I carved out some flat pieces of wood and glued them to where I chose to be the back of the hand so as to hold everything together. There after I glue every other thing in place including the pins.

Step 5: The Skeleton Part 4 - More Joints

So I decided to add more joints. I carved out more parts. I think the picture explains almost everything. For the ability to turn round I had to put an an extra section in between the wrist and elbow. It's a piece of wood with an arc carved under so that the head of the pin can rotate freely. the edge of the pin then goes in the upper section and everything is glued together.

Step 6: The Skeleton: Part 5 - Complete

Now I checked to ensure everything moves smoothly. The easier everything moves the better, unless you plan on just making the skeleton. Which to me is still a pretty good ending

Step 7: Attaching the Rubber Bands and Strings.

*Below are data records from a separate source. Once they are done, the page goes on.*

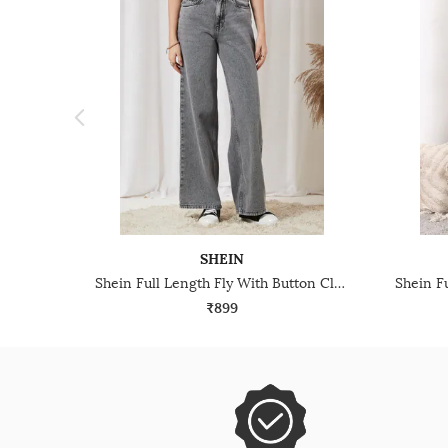
SHEIN
Shein Full Length Fly With Button Closure Stone Wash Jeans
₹899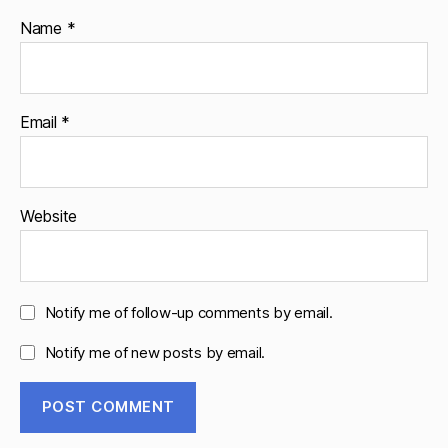
Name
*
Email
*
Website
Notify me of follow-up comments by email.
Notify me of new posts by email.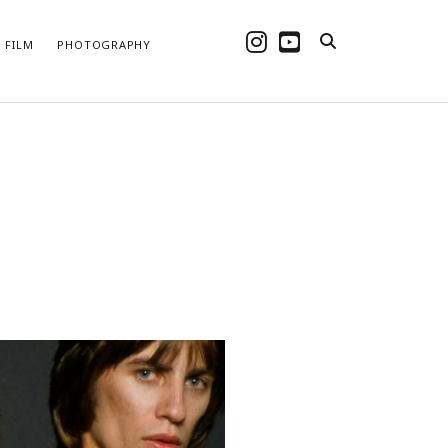
instagram
youtube
FILM
PHOTOGRAPHY
ARCHIVES
May 2024
April 2024
June 2018
May 2018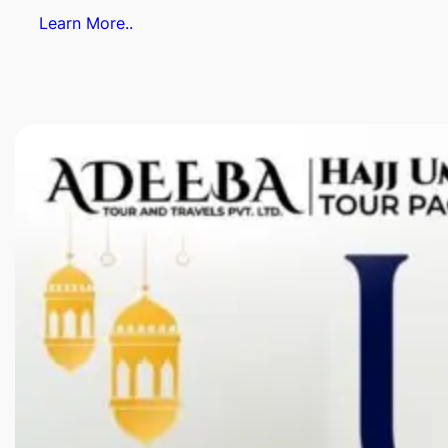
Learn More..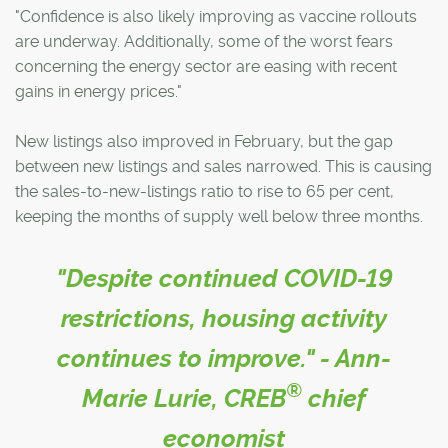
"Confidence is also likely improving as vaccine rollouts
are underway. Additionally, some of the worst fears
concerning the energy sector are easing with recent
gains in energy prices."
New listings also improved in February, but the gap
between new listings and sales narrowed. This is causing
the sales-to-new-listings ratio to rise to 65 per cent,
keeping the months of supply well below three months.
"Despite continued COVID-19
restrictions, housing activity
continues to improve." - Ann-
®
Marie Lurie, CREB
chief
economist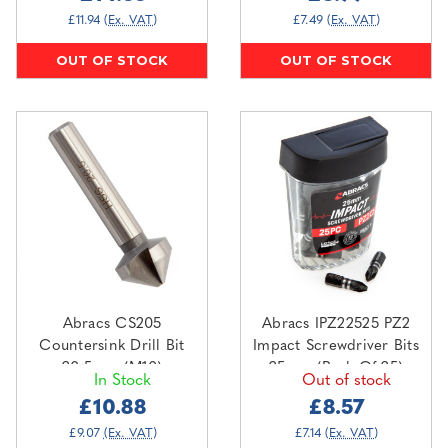
£11.94
(Ex. VAT)
£7.49
(Ex. VAT)
OUT OF STOCK
OUT OF STOCK
Abracs CS205
Abracs IPZ22525 PZ2
Countersink Drill Bit
Impact Screwdriver Bits
20.5mm (M10)
25mm (Pack Of 25)
In Stock
Out of stock
£10.88
£8.57
£9.07
(Ex. VAT)
£7.14
(Ex. VAT)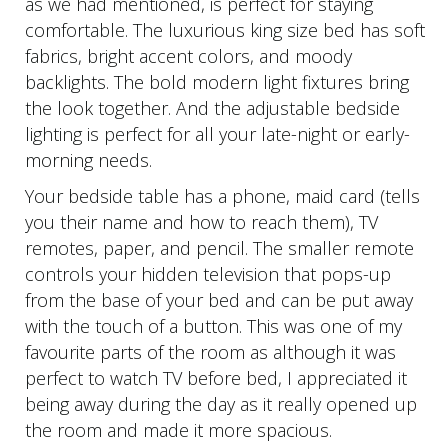
as we had mentioned, is perfect for staying
comfortable. The luxurious king size bed has soft
fabrics, bright accent colors, and moody
backlights. The bold modern light fixtures bring
the look together. And the adjustable bedside
lighting is perfect for all your late-night or early-
morning needs.
Your bedside table has a phone, maid card (tells
you their name and how to reach them), TV
remotes, paper, and pencil. The smaller remote
controls your hidden television that pops-up
from the base of your bed and can be put away
with the touch of a button. This was one of my
favourite parts of the room as although it was
perfect to watch TV before bed, I appreciated it
being away during the day as it really opened up
the room and made it more spacious.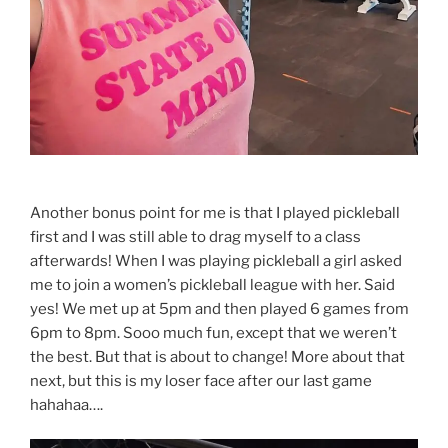
Another bonus point for me is that I played pickleball
first and I was still able to drag myself to a class
afterwards! When I was playing pickleball a girl asked
me to join a women’s pickleball league with her. Said
yes! We met up at 5pm and then played 6 games from
6pm to 8pm. Sooo much fun, except that we weren’t
the best. But that is about to change! More about that
next, but this is my loser face after our last game
hahahaa….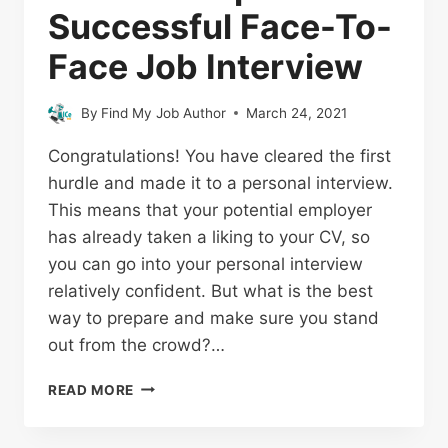
Successful Face-To-
Face Job Interview
By
Find My Job Author
March 24, 2021
Congratulations! You have cleared the first
hurdle and made it to a personal interview.
This means that your potential employer
has already taken a liking to your CV, so
you can go into your personal interview
relatively confident. But what is the best
way to prepare and make sure you stand
out from the crowd?…
READ MORE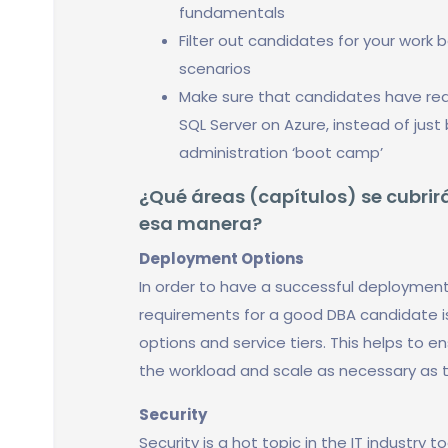
fundamentals
Filter out candidates for your work 
scenarios
Make sure that candidates have real
SQL Server on Azure, instead of jus
administration ‘boot camp’
¿Qué áreas (capítulos) se cubrirá
esa manera?
Deployment Options
In order to have a successful deployment
requirements for a good DBA candidate 
options and service tiers. This helps to
the workload and scale as necessary as 
Security
Security is a hot topic in the IT industry 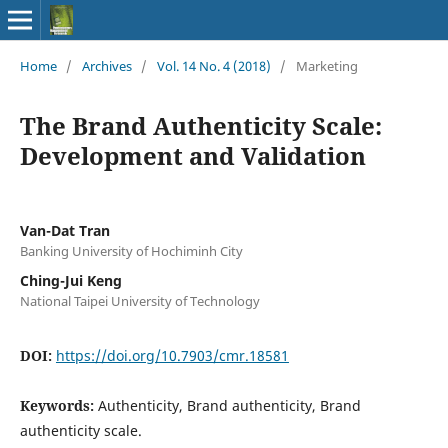
Home
/
Archives
/
Vol. 14 No. 4 (2018)
/
Marketing
The Brand Authenticity Scale:
Development and Validation
Van-Dat Tran
Banking University of Hochiminh City
Ching-Jui Keng
National Taipei University of Technology
DOI:
https://doi.org/10.7903/cmr.18581
Keywords:
Authenticity, Brand authenticity, Brand
authenticity scale.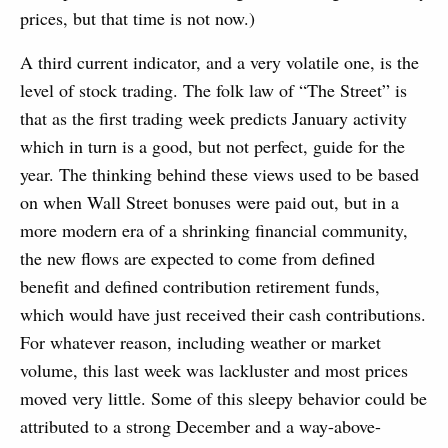
prices, but that time is not now.)
A third current indicator, and a very volatile one, is the
level of stock trading. The folk law of “The Street” is
that as the first trading week predicts January activity
which in turn is a good, but not perfect, guide for the
year. The thinking behind these views used to be based
on when Wall Street bonuses were paid out, but in a
more modern era of a shrinking financial community,
the new flows are expected to come from defined
benefit and defined contribution retirement funds,
which would have just received their cash contributions.
For whatever reason, including weather or market
volume, this last week was lackluster and most prices
moved very little. Some of this sleepy behavior could be
attributed to a strong December and a way-above-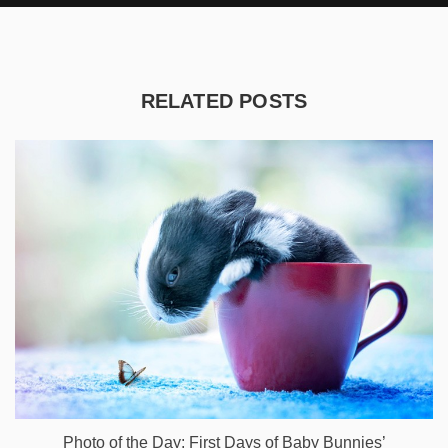
RELATED POSTS
Photo of the Day: First Days of Baby Bunnies’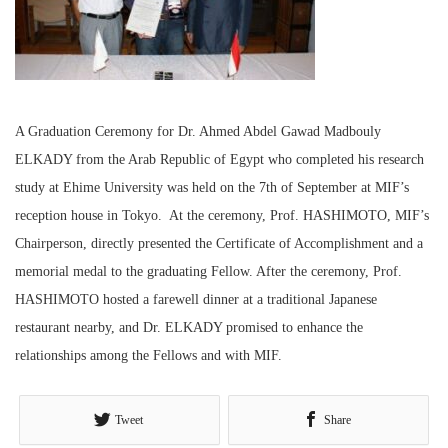
A Graduation Ceremony for Dr. Ahmed Abdel Gawad Madbouly
ELKADY from the Arab Republic of Egypt who completed his research
study at Ehime University was held on the 7
th
of September at MIF’s
reception house in Tokyo. At the ceremony, Prof. HASHIMOTO, MIF’s
Chairperson, directly presented the Certificate of Accomplishment and a
memorial medal to the graduating Fellow. After the ceremony, Prof.
HASHIMOTO hosted a farewell dinner at a traditional Japanese
restaurant nearby, and Dr. ELKADY promised to enhance the
relationships among the Fellows and with MIF.
Tweet
Share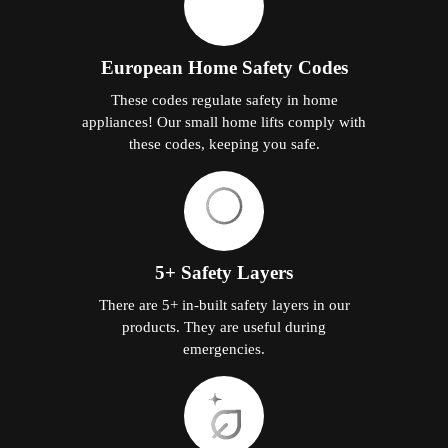
European Home Safety Codes
These codes regulate safety in home
appliances! Our small home lifts comply with
these codes, keeping you safe.
5+ Safety Layers
There are 5+ in-built safety layers in our
products. They are useful during
emergencies.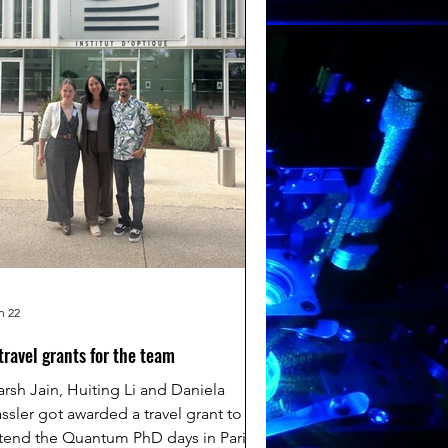
n 22
travel grants for the team
rsh Jain, Huiting Li and Daniela
ssler got awarded a travel grant to
tend the Quantum PhD days in Paris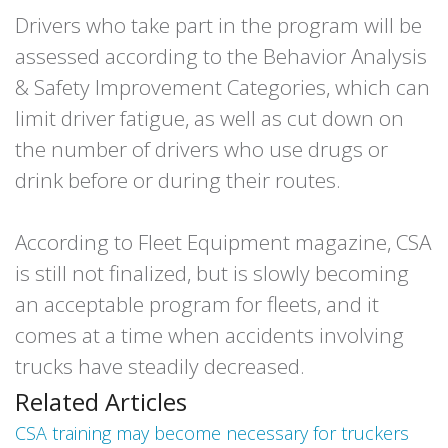
Drivers who take part in the program will be
assessed according to the Behavior Analysis
& Safety Improvement Categories, which can
limit driver fatigue, as well as cut down on
the number of drivers who use drugs or
drink before or during their routes.
According to Fleet Equipment magazine, CSA
is still not finalized, but is slowly becoming
an acceptable program for fleets, and it
comes at a time when accidents involving
trucks have steadily decreased.
Related Articles
CSA training may become necessary for truckers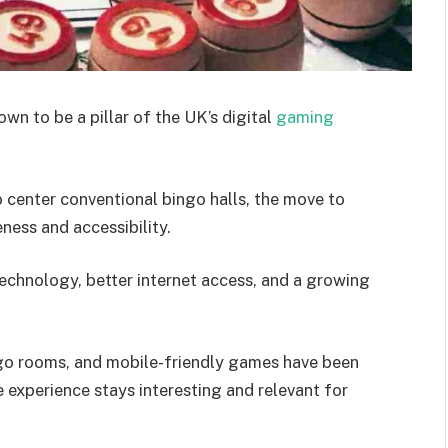
wn to be a pillar of the UK’s digital
gaming
center conventional bingo halls, the move to
eness and accessibility.
echnology, better internet access, and a growing
ngo rooms, and mobile-friendly games have been
experience stays interesting and relevant for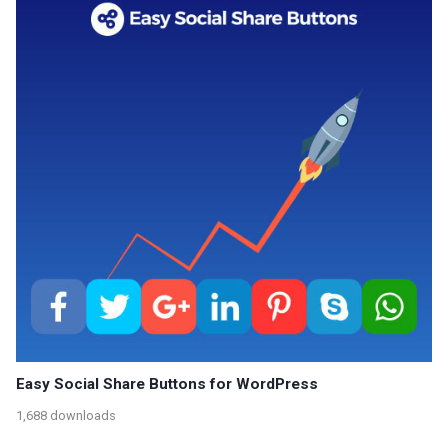
Easy Social Share Buttons for WordPress
1,688 downloads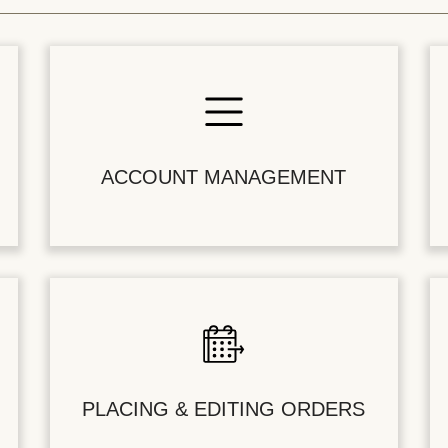
ACCOUNT MANAGEMENT
PLACING & EDITING ORDERS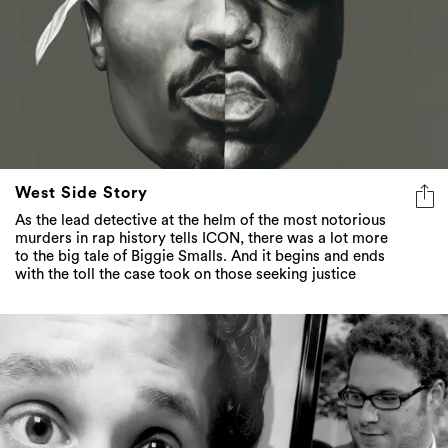
West Side Story
As the lead detective at the helm of the most notorious
murders in rap history tells ICON, there was a lot more
to the big tale of Biggie Smalls. And it begins and ends
with the toll the case took on those seeking justice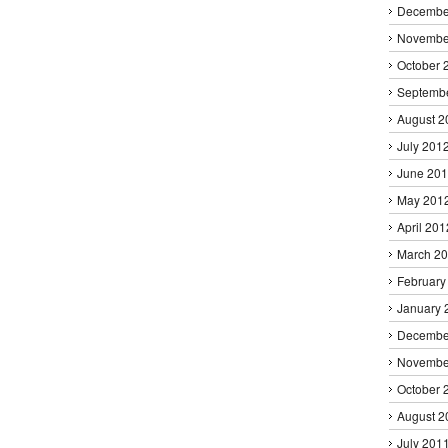
Decembe
Novembe
October 
Septemb
August 2
July 201
June 20
May 201
April 201
March 2
February
January 
Decembe
Novembe
October 
August 2
July 201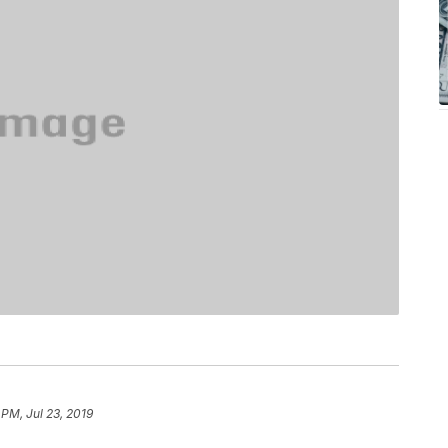
 PM, Jul 23, 2019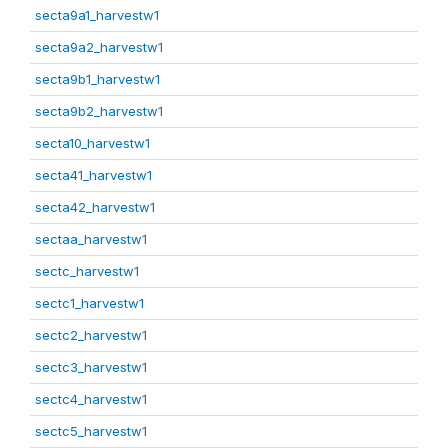
secta9a1_harvestw1
secta9a2_harvestw1
secta9b1_harvestw1
secta9b2_harvestw1
secta10_harvestw1
secta41_harvestw1
secta42_harvestw1
sectaa_harvestw1
sectc_harvestw1
sectc1_harvestw1
sectc2_harvestw1
sectc3_harvestw1
sectc4_harvestw1
sectc5_harvestw1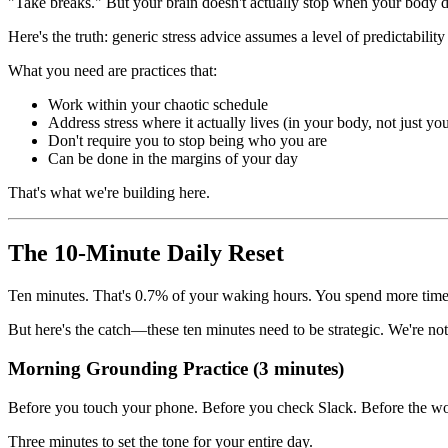
"Take breaks." But your brain doesn't actually stop when your body d
Here's the truth: generic stress advice assumes a level of predictabili
What you need are practices that:
Work within your chaotic schedule
Address stress where it actually lives (in your body, not just yo
Don't require you to stop being who you are
Can be done in the margins of your day
That's what we're building here.
The 10-Minute Daily Reset
Ten minutes. That's 0.7% of your waking hours. You spend more time t
But here's the catch—these ten minutes need to be strategic. We're not a
Morning Grounding Practice (3 minutes)
Before you touch your phone. Before you check Slack. Before the wor
Three minutes to set the tone for your entire day.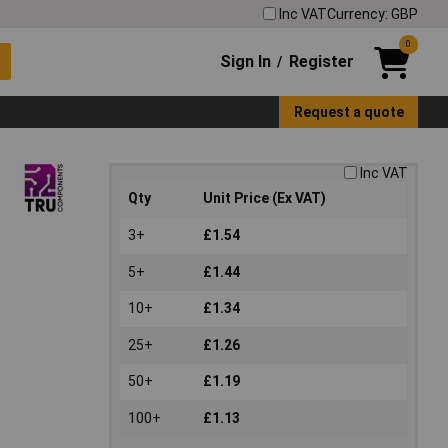
Inc VAT
Currency: GBP
0
Sign In
Register
/
Request a quote
Inc VAT
Qty
Unit Price (Ex VAT)
3+
£1.54
5+
£1.44
10+
£1.34
25+
£1.26
50+
£1.19
100+
£1.13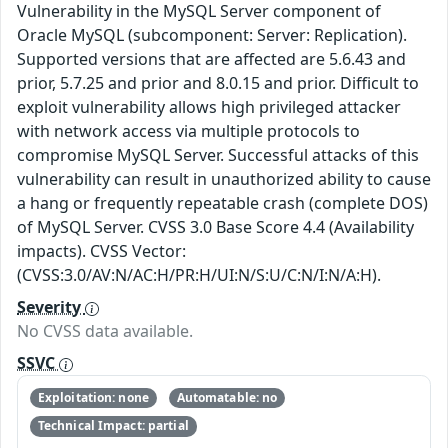
Vulnerability in the MySQL Server component of
Oracle MySQL (subcomponent: Server: Replication).
Supported versions that are affected are 5.6.43 and
prior, 5.7.25 and prior and 8.0.15 and prior. Difficult to
exploit vulnerability allows high privileged attacker
with network access via multiple protocols to
compromise MySQL Server. Successful attacks of this
vulnerability can result in unauthorized ability to cause
a hang or frequently repeatable crash (complete DOS)
of MySQL Server. CVSS 3.0 Base Score 4.4 (Availability
impacts). CVSS Vector:
(CVSS:3.0/AV:N/AC:H/PR:H/UI:N/S:U/C:N/I:N/A:H).
Severity
No CVSS data available.
SSVC
Exploitation: none
Automatable: no
Technical Impact: partial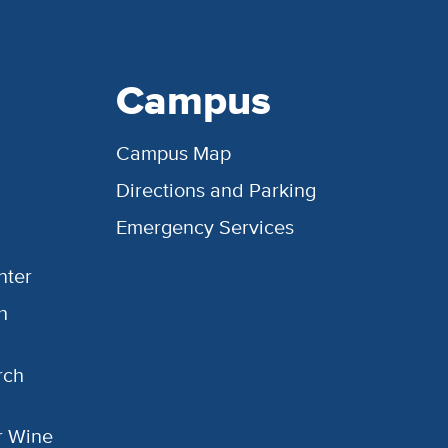
Campus
Campus Map
Directions and Parking
Emergency Services
nter
h
rch
or Wine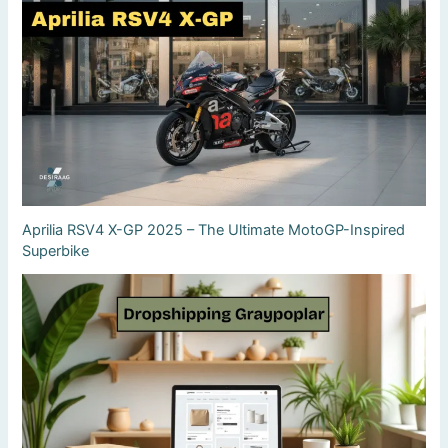
Aprilia RSV4 X-GP 2025 – The Ultimate MotoGP-Inspired
Superbike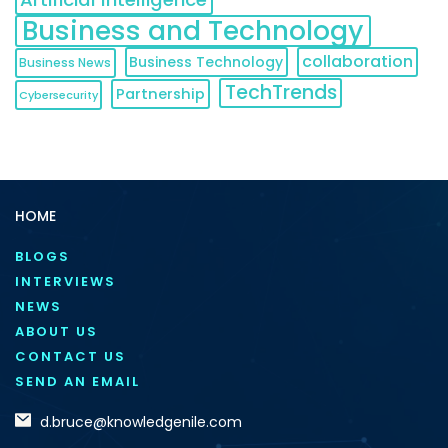
Business and Technology
collaboration
Business Technology
Business News
TechTrends
Partnership
Cybersecurity
HOME
BLOGS
INTERVIEWS
NEWS
ABOUT US
CONTACT US
SEND AN EMAIL
d.bruce@knowledgenile.com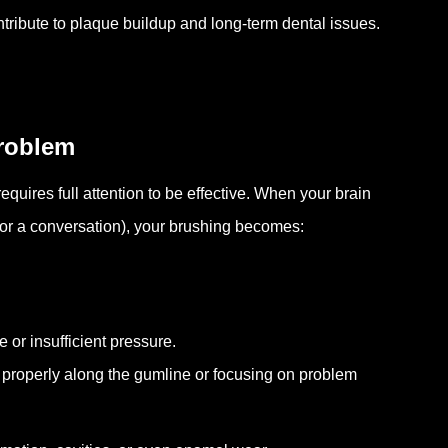
tribute to plaque buildup and long-term dental issues.
Problem
equires full attention to be effective. When your brain
 or a conversation), your brushing becomes:
 or insufficient pressure.
 properly along the gumline or focusing on problem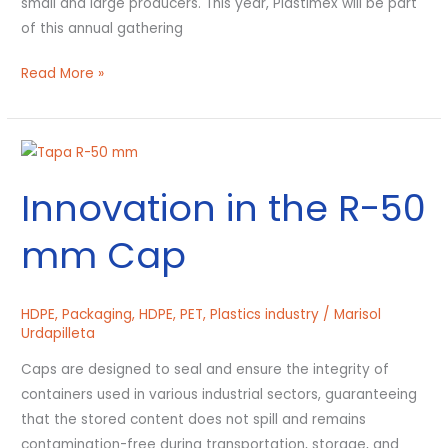
small and large producers. This year, Plastimex will be part
of this annual gathering
Read More »
Innovation
in
Innovation in the R-50
the
R-
mm Cap
50
mm
Cap
HDPE
,
Packaging
,
HDPE
,
PET
,
Plastics industry
/
Marisol
Urdapilleta
Caps are designed to seal and ensure the integrity of
containers used in various industrial sectors, guaranteeing
that the stored content does not spill and remains
contamination-free during transportation, storage, and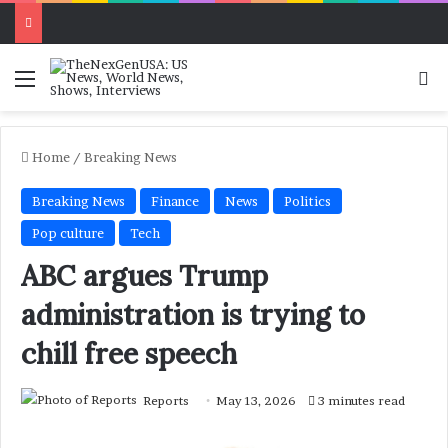
Menu
Se
Home
/
Breaking News
Breaking News
Finance
News
Politics
Pop culture
Tech
ABC argues Trump
administration is trying to
chill free speech
Reports
May 13, 2026
3 minutes read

OK from here is where things start getting a bit more difficult. I cut some rubber bands and glued them across the joints so that the parts that bend can be elastic. There after I made a small hole on each section close to their base. Then I put the wires in. This is just to ensure the wire does not just pull off when in use.
Next I bore a hole straight through each section ( except the first) large enough to fit a biro pipe. Next I cut a biro pipe into the hole and pass the string through. The next thing I did is a bit unnecessary. I cut another pipe and glued it in to guard the string. This part is a bit hard to see in the picture, sorry about that.
Please note that the sting in enters the wood from the front of the hand not the back.

Step 8: Attaching the Rubber Bands and Strings: Part 2

At this point I noticed that not all the joints could not just so easily take a strip of rubber or two to be elastic.
So I kept working and looking for a way. Eventually I came up with the following:
1. Across the elbow I placed several strips of rubber across the joint and made its resting downwards with gravity
2. Across the wrist I put four strips at the back and at the front two on each edge instead of the centre making the centre position its rest ( so it can bend back and forth)
3. For the turning I made a groove for two strings to be able to go round it. One that then goes down through a pipe downwards to some strips glued stationary. The palm facing up became the rest position. The other string passes through another pipe on the opposite side to be used later.

Step 9: Tubing: Part 1

First I made what is in the first pic. It is what holds the hand to the base and support.
The flexible tubes used are from old wires. I got the wires and pulled the copper out of it. I discovered that wires with one thread were better. The entire process was stressful.

Step 10: Tubing: Part 2

The work of the flexible tube is to guard the wire and ensure that force would equal tension not change in position. As in if I pull without the wire or something to guard the wire the pull would not lead to any motion.
You might notice from the diagram that the first upper two sets of tubes are bent to the sides instead of straight back. This is because I discovered that the less complex the better. And that when I formally made the tubes go straight down the tubes would have to move at certain points and trying to correct that was getting too complex.
Sadly this affected the efficiency of the whole thing.

Step 11: Tubing: Part 3

So after placing the tubes in place, next is to arrange them in order to respect other joints.
1. I continued adjusting the tubes from the fingers until the other finger joints could move freely
2. I carved two wedges ( like right angle triangles and used it to pass the tubes from the wrist across the part that rotates. In such a way the tubes aren't touching the pipes
3. The then curved the tubes from the fingers and glued them together in sets then glued them under the wooden structure I earlier made.